━━ Исходные данные

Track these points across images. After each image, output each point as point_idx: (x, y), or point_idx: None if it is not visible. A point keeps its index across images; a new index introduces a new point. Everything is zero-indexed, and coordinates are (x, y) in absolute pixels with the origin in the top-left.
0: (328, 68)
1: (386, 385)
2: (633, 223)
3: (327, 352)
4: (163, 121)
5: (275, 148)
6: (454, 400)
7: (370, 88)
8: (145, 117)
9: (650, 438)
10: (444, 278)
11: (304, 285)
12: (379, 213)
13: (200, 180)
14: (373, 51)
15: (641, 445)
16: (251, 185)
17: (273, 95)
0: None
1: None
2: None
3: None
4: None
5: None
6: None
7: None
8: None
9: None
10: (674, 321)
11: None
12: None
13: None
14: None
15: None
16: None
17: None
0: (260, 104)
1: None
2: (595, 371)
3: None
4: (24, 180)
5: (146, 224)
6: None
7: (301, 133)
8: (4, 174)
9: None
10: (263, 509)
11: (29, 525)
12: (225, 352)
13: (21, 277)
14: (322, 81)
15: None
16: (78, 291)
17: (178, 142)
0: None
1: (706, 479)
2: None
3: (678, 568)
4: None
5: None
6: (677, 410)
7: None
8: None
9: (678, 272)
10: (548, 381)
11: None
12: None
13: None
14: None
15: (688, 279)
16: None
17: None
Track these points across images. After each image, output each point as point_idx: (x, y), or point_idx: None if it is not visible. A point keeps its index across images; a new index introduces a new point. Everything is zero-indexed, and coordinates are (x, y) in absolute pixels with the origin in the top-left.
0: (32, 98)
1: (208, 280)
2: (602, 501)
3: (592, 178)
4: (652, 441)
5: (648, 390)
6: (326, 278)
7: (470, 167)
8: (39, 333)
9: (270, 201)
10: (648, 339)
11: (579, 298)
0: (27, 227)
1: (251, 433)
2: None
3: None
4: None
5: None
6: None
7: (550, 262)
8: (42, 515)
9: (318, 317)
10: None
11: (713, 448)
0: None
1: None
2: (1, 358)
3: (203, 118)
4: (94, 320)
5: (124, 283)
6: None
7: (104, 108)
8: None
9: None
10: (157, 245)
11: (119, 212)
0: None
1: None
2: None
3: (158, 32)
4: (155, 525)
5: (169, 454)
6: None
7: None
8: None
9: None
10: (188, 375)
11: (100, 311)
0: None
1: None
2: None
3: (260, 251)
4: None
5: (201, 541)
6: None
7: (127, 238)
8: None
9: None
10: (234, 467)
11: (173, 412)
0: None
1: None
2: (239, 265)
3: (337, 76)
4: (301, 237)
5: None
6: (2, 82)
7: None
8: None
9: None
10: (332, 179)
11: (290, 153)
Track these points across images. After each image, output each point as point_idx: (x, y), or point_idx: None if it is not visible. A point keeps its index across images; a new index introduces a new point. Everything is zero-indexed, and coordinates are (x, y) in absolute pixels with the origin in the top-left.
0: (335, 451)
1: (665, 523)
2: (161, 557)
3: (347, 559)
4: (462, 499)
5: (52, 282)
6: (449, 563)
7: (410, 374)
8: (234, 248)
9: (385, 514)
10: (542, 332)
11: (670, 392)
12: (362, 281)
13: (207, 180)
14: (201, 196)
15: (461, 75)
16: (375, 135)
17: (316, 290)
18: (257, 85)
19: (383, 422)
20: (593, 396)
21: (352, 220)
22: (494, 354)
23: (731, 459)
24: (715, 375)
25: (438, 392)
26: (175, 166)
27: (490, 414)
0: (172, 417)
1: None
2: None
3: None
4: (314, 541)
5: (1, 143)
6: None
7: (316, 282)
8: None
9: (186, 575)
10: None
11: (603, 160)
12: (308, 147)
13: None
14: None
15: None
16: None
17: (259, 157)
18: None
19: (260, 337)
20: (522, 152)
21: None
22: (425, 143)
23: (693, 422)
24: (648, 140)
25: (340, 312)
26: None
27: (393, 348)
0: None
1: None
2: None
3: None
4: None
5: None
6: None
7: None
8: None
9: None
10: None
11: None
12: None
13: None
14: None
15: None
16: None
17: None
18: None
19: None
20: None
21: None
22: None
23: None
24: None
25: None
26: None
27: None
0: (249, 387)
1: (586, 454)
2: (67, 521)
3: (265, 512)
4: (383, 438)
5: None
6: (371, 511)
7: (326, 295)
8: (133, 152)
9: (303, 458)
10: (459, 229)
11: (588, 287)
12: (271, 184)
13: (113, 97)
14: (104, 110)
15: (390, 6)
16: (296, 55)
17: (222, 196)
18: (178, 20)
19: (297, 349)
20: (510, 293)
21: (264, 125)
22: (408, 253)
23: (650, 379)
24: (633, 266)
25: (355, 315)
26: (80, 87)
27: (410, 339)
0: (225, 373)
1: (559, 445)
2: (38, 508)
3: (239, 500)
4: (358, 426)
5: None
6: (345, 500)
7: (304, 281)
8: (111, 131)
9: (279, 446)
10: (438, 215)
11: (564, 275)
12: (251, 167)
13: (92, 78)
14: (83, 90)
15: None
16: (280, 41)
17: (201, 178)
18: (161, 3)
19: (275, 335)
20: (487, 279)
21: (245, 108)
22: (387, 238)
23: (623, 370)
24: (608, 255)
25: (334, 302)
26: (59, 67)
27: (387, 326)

━━━━

- Задание
Превратите строки всех записей выше в нумерованный список. Пустые строки пропустите.

- Письменное решение
1. Track these points across images. After each image, output each point as point_idx: (x, y), or point_idx: None if it is not visible. A point keeps its index across images; a new index introduces a new point. Everything is zero-indexed, and coordinates are (x, y) in absolute pixels with the origin in the top-left.
2. 0: (328, 68)
3. 1: (386, 385)
4. 2: (633, 223)
5. 3: (327, 352)
6. 4: (163, 121)
7. 5: (275, 148)
8. 6: (454, 400)
9. 7: (370, 88)
10. 8: (145, 117)
11. 9: (650, 438)
12. 10: (444, 278)
13. 11: (304, 285)
14. 12: (379, 213)
15. 13: (200, 180)
16. 14: (373, 51)
17. 15: (641, 445)
18. 16: (251, 185)
19. 17: (273, 95)
20. 0: None
21. 1: None
22. 2: None
23. 3: None
24. 4: None
25. 5: None
26. 6: None
27. 7: None
28. 8: None
29. 9: None
30. 10: (674, 321)
31. 11: None
32. 12: None
33. 13: None
34. 14: None
35. 15: None
36. 16: None
37. 17: None
38. 0: (260, 104)
39. 1: None
40. 2: (595, 371)
41. 3: None
42. 4: (24, 180)
43. 5: (146, 224)
44. 6: None
45. 7: (301, 133)
46. 8: (4, 174)
47. 9: None
48. 10: (263, 509)
49. 11: (29, 525)
50. 12: (225, 352)
51. 13: (21, 277)
52. 14: (322, 81)
53. 15: None
54. 16: (78, 291)
55. 17: (178, 142)
56. 0: None
57. 1: (706, 479)
58. 2: None
59. 3: (678, 568)
60. 4: None
61. 5: None
62. 6: (677, 410)
63. 7: None
64. 8: None
65. 9: (678, 272)
66. 10: (548, 381)
67. 11: None
68. 12: None
69. 13: None
70. 14: None
71. 15: (688, 279)
72. 16: None
73. 17: None
74. Track these points across images. After each image, output each point as point_idx: (x, y), or point_idx: None if it is not visible. A point keeps its index across images; a new index introduces a new point. Everything is zero-indexed, and coordinates are (x, y) in absolute pixels with the origin in the top-left.
75. 0: (32, 98)
76. 1: (208, 280)
77. 2: (602, 501)
78. 3: (592, 178)
79. 4: (652, 441)
80. 5: (648, 390)
81. 6: (326, 278)
82. 7: (470, 167)
83. 8: (39, 333)
84. 9: (270, 201)
85. 10: (648, 339)
86. 11: (579, 298)
87. 0: (27, 227)
88. 1: (251, 433)
89. 2: None
90. 3: None
91. 4: None
92. 5: None
93. 6: None
94. 7: (550, 262)
95. 8: (42, 515)
96. 9: (318, 317)
97. 10: None
98. 11: (713, 448)
99. 0: None
100. 1: None
101. 2: (1, 358)
102. 3: (203, 118)
103. 4: (94, 320)
104. 5: (124, 283)
105. 6: None
106. 7: (104, 108)
107. 8: None
108. 9: None
109. 10: (157, 245)
110. 11: (119, 212)
111. 0: None
112. 1: None
113. 2: None
114. 3: (158, 32)
115. 4: (155, 525)
116. 5: (169, 454)
117. 6: None
118. 7: None
119. 8: None
120. 9: None
121. 10: (188, 375)
122. 11: (100, 311)
123. 0: None
124. 1: None
125. 2: None
126. 3: (260, 251)
127. 4: None
128. 5: (201, 541)
129. 6: None
130. 7: (127, 238)
131. 8: None
132. 9: None
133. 10: (234, 467)
134. 11: (173, 412)
135. 0: None
136. 1: None
137. 2: (239, 265)
138. 3: (337, 76)
139. 4: (301, 237)
140. 5: None
141. 6: (2, 82)
142. 7: None
143. 8: None
144. 9: None
145. 10: (332, 179)
146. 11: (290, 153)
147. Track these points across images. After each image, output each point as point_idx: (x, y), or point_idx: None if it is not visible. A point keeps its index across images; a new index introduces a new point. Everything is zero-indexed, and coordinates are (x, y) in absolute pixels with the origin in the top-left.
148. 0: (335, 451)
149. 1: (665, 523)
150. 2: (161, 557)
151. 3: (347, 559)
152. 4: (462, 499)
153. 5: (52, 282)
154. 6: (449, 563)
155. 7: (410, 374)
156. 8: (234, 248)
157. 9: (385, 514)
158. 10: (542, 332)
159. 11: (670, 392)
160. 12: (362, 281)
161. 13: (207, 180)
162. 14: (201, 196)
163. 15: (461, 75)
164. 16: (375, 135)
165. 17: (316, 290)
166. 18: (257, 85)
167. 19: (383, 422)
168. 20: (593, 396)
169. 21: (352, 220)
170. 22: (494, 354)
171. 23: (731, 459)
172. 24: (715, 375)
173. 25: (438, 392)
174. 26: (175, 166)
175. 27: (490, 414)
176. 0: (172, 417)
177. 1: None
178. 2: None
179. 3: None
180. 4: (314, 541)
181. 5: (1, 143)
182. 6: None
183. 7: (316, 282)
184. 8: None
185. 9: (186, 575)
186. 10: None
187. 11: (603, 160)
188. 12: (308, 147)
189. 13: None
190. 14: None
191. 15: None
192. 16: None
193. 17: (259, 157)
194. 18: None
195. 19: (260, 337)
196. 20: (522, 152)
197. 21: None
198. 22: (425, 143)
199. 23: (693, 422)
200. 24: (648, 140)
201. 25: (340, 312)
202. 26: None
203. 27: (393, 348)
204. 0: None
205. 1: None
206. 2: None
207. 3: None
208. 4: None
209. 5: None
210. 6: None
211. 7: None
212. 8: None
213. 9: None
214. 10: None
215. 11: None
216. 12: None
217. 13: None
218. 14: None
219. 15: None
220. 16: None
221. 17: None
222. 18: None
223. 19: None
224. 20: None
225. 21: None
226. 22: None
227. 23: None
228. 24: None
229. 25: None
230. 26: None
231. 27: None
232. 0: (249, 387)
233. 1: (586, 454)
234. 2: (67, 521)
235. 3: (265, 512)
236. 4: (383, 438)
237. 5: None
238. 6: (371, 511)
239. 7: (326, 295)
240. 8: (133, 152)
241. 9: (303, 458)
242. 10: (459, 229)
243. 11: (588, 287)
244. 12: (271, 184)
245. 13: (113, 97)
246. 14: (104, 110)
247. 15: (390, 6)
248. 16: (296, 55)
249. 17: (222, 196)
250. 18: (178, 20)
251. 19: (297, 349)
252. 20: (510, 293)
253. 21: (264, 125)
254. 22: (408, 253)
255. 23: (650, 379)
256. 24: (633, 266)
257. 25: (355, 315)
258. 26: (80, 87)
259. 27: (410, 339)
260. 0: (225, 373)
261. 1: (559, 445)
262. 2: (38, 508)
263. 3: (239, 500)
264. 4: (358, 426)
265. 5: None
266. 6: (345, 500)
267. 7: (304, 281)
268. 8: (111, 131)
269. 9: (279, 446)
270. 10: (438, 215)
271. 11: (564, 275)
272. 12: (251, 167)
273. 13: (92, 78)
274. 14: (83, 90)
275. 15: None
276. 16: (280, 41)
277. 17: (201, 178)
278. 18: (161, 3)
279. 19: (275, 335)
280. 20: (487, 279)
281. 21: (245, 108)
282. 22: (387, 238)
283. 23: (623, 370)
284. 24: (608, 255)
285. 25: (334, 302)
286. 26: (59, 67)
287. 27: (387, 326)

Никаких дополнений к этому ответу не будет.